My lesson design plans:
  • Keep it short to ensure that students are able to maintain attention and so as not to overwhelm their cognitive load for new material. 
  • Package each mini-lesson into a "hyperdoc" format with UDL design principles in mind-- text option, video option, lots of visuals-- so they all have different ways of accessing the new content. 
  • At the end of each mini-lesson, students complete a mini-make to demonstrate understanding (by following along with a video example & customizing as they like). 

So far students have completed mini-lessons (in Scratch) on:
  • Using the ask/answer blocks 
  • Using selection/conditional statements (if/then/else blocks)
  • Creating & using a score keeping variable 
  • Creating & using lists
  • Creating a game timer (coming soon with the help of another wonderful educator in Canada, Andrew McDonald)
  • Creating a side-scrolling effect in game (coming soon)

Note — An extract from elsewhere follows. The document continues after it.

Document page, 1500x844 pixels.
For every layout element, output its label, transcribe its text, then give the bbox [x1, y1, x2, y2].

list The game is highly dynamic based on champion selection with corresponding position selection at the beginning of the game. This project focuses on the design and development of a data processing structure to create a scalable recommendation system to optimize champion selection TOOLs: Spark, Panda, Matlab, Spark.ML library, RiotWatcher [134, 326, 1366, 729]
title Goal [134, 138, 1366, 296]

So far, so good. Students have maintained engagement and are starting to incorporate their new programming skills into the actual games that they want to build. 

Additional Personalization Plans


1) Build out collection of mini-lessons

As students start building out their final game prototypes, we'll continue to revisit their individual learning needs and I can create additional mini-lessons based on those evolving needs. Ideally, I can accumulate a collection of mini-lessons that can be used with future classes and hopefully in the CS class I'm designing and opening at our school site next year.

2) Badging

In the future, I'd also like to add a gamified element to the learning process to help students celebrate their learning, track their growth, and identify peer "experts" that they can learn with and from. 

This year I successfully launched a digital skills badging system with my 2nd graders, and in years past I used a similar badging system in a cross-grade level digital making/programming explore class for 2nd-4th graders. I'd like to combine and expand on the badging system to use in my CS classes in the future.

 

3) Peer & Self-assessment process

I'd also like to embed more self- assessment and possibly peer assessment in the process. In our online format this year I've lost momentum with the self-assessment process that had become such a regular routine in the classroom. I am still using learning targets to help students clearly identify the specific goal they are working toward, but trying to get back to a self-assessment process to support more reflection on their learning and next steps.